Ex-ministro das Relações Exteriores, Celso Amorim, destaca que o governo federal deve assumir as responsabilidades que tem com o Rio de Janeiro, não na forma de intervenções que interferem na autonomia do estado, mas com planejamento bem estruturado; para ele a economia também vem sendo alvo de uma intervenção; "Temos que revisar os acordos em relação às dívidas, que deixam ao estado pouca capacidade de manobra. É como se tivéssemos um FMI aqui nos regulando, disse

Celso Amorim: "Estamos sofrendo intervenção também na economia"
Celso Amorim: "Estamos sofrendo intervenção também na economia"

Do portal VermelhoPara o ex-ministro das Relações Exteriores, Celso Amorim, o governo federal deve assumir as responsabilidades que tem com o Rio de Janeiro, não na forma de intervenções que interferem na autonomia do estado, mas com planejamento bem estruturado.

Confira a avaliação completa do pré-candidato ao governo estadual do Rio de Janeiro.

- Estamos vivendo uma grande crise econômica no Rio. Quais os caminhos para dar volta por cima?

Celso Amorim: Existem muitas saídas para o Rio.

Em médio prazo, o estado precisa de um planejamento em cooperação com o governo federal, que tem grandes responsabilidades com relação ao Rio de Janeiro.

Também temos que revisar os acordos em relação às dívidas, que deixam ao estado pouca capacidade de manobra. É como se tivéssemos um FMI aqui nos regulando.

Estamos sofrendo intervenção federal não só na área da segurança mas também na economia.

Também é preciso reforçar a capacidade de planejamento e gestão.

Não é com estado fraco que se constrói uma indústria forte, ao contrário, é com estado forte que se constrói a indústria forte, inclusive a privada.

- Outro problema no estado do Rio diz respeito à segurança pública. Como avalia a intervenção militar?

Certamente não é a solução.

Sei que essa opinião não é só minha, mas também de muitos militares. As Forças Armadas não são para isso. O treino deles é para combate direto e essa questão não pode ser tratada como uma guerra.

Quem tratou o problema da criminalidade como guerra foi o México e teve péssimos resultados.
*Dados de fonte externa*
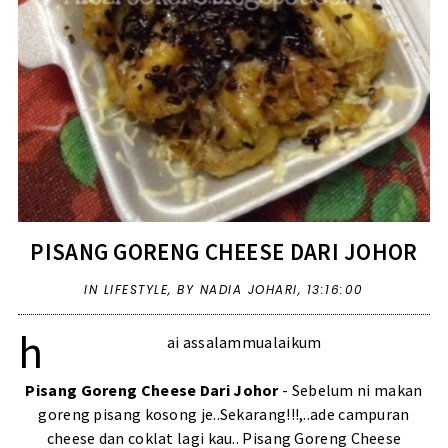
PISANG GORENG CHEESE DARI JOHOR
IN
LIFESTYLE
,
BY NADIA JOHARI,
13:16:00
h
ai assalammualaikum
Pisang Goreng Cheese Dari Johor
- Sebelum ni makan
goreng pisang kosong je..Sekarang!!!,..ade campuran
cheese dan coklat lagi kau.. Pisang Goreng Cheese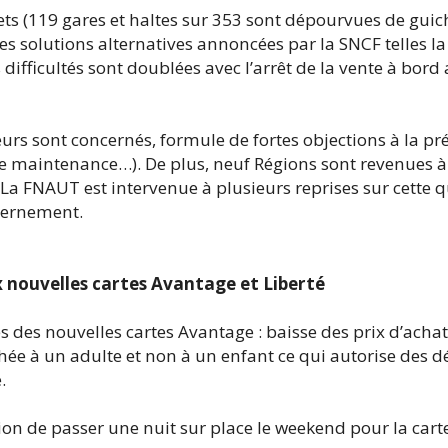
ets (119 gares et haltes sur 353 sont dépourvues de guich
es solutions alternatives annoncées par la SNCF telles la
s difficultés sont doublées avec l’arrêt de la vente à bord 
urs sont concernés, formule de fortes objections à la pr
de maintenance…). De plus, neuf Régions sont revenues 
 La FNAUT est intervenue à plusieurs reprises sur cette q
vernement.
x nouvelles cartes Avantage et Liberté
des nouvelles cartes Avantage : baisse des prix d’achat
chée à un adulte et non à un enfant ce qui autorise des
.
tion de passer une nuit sur place le weekend pour la car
A criminalidade aumentou, houve um também problema de contaminação das Forças Armadas com o crime organizado.

- Qual seria uma possível saída?

Só se resolve o problema da segurança entendendo o conjunto as questões que a envolvem como a educação, a saúde, a moradia.
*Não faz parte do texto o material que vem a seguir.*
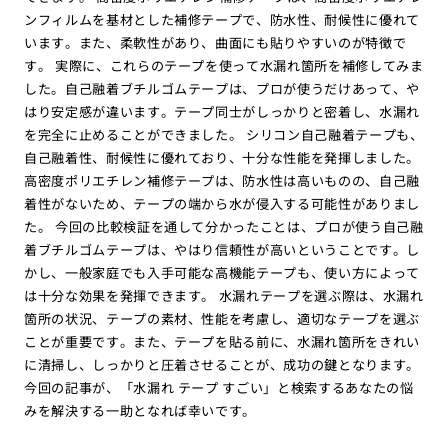
ンフィルムを基材とした補修テープで、防水性、耐候性に優れて
います。また、柔軟性があり、曲面にも貼りやすいのが特徴で
す。 実際に、これらのテープを使って水漏れ箇所を補修してみま
した。自己融着ブチルゴムテープは、プロが使うだけあって、や
はり安定感が違います。テープ同士がしっかりと密着し、水漏れ
を完全に止めることができました。 シリコン自己融着テープも、
自己融着性、耐候性に優れており、十分な性能を発揮しました。
高密度ポリエチレン補修テープは、防水性は高いものの、自己融
着性がないため、テープの端から水が侵入する可能性がありまし
た。 今回の比較検証を通して分かったことは、プロが使う自己融
着ブチルゴムテープは、やはり信頼性が高いということです。し
かし、一般家庭でも入手可能な高機能テープも、使い方によって
は十分な効果を発揮できます。 水漏れテープを選ぶ際は、水漏れ
箇所の状況、テープの素材、性能を考慮し、適切なテープを選ぶ
ことが重要です。また、テープを貼る前に、水漏れ箇所をきれい
に清掃し、しっかりと圧着させることが、成功の鍵となります。
今回の記事が、「水漏れ テープ すごい」と検索するあなたの悩
みを解決する一助となれば幸いです。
A segurança não pode ser tratada de forma isolada e nem militarizada.

Tivemos na última semana a execução da Marielle e até agora não se viu nenhum resultado em relação a isso.

Nesta semana, tivemos a execução de jovens em Maricá, também mortes na Rocinha e na Maré. Não estamos vendo resultado prático nenhum.

A intervenção não mostrou sequer um planejamento, que deveria ser discutido com a sociedade.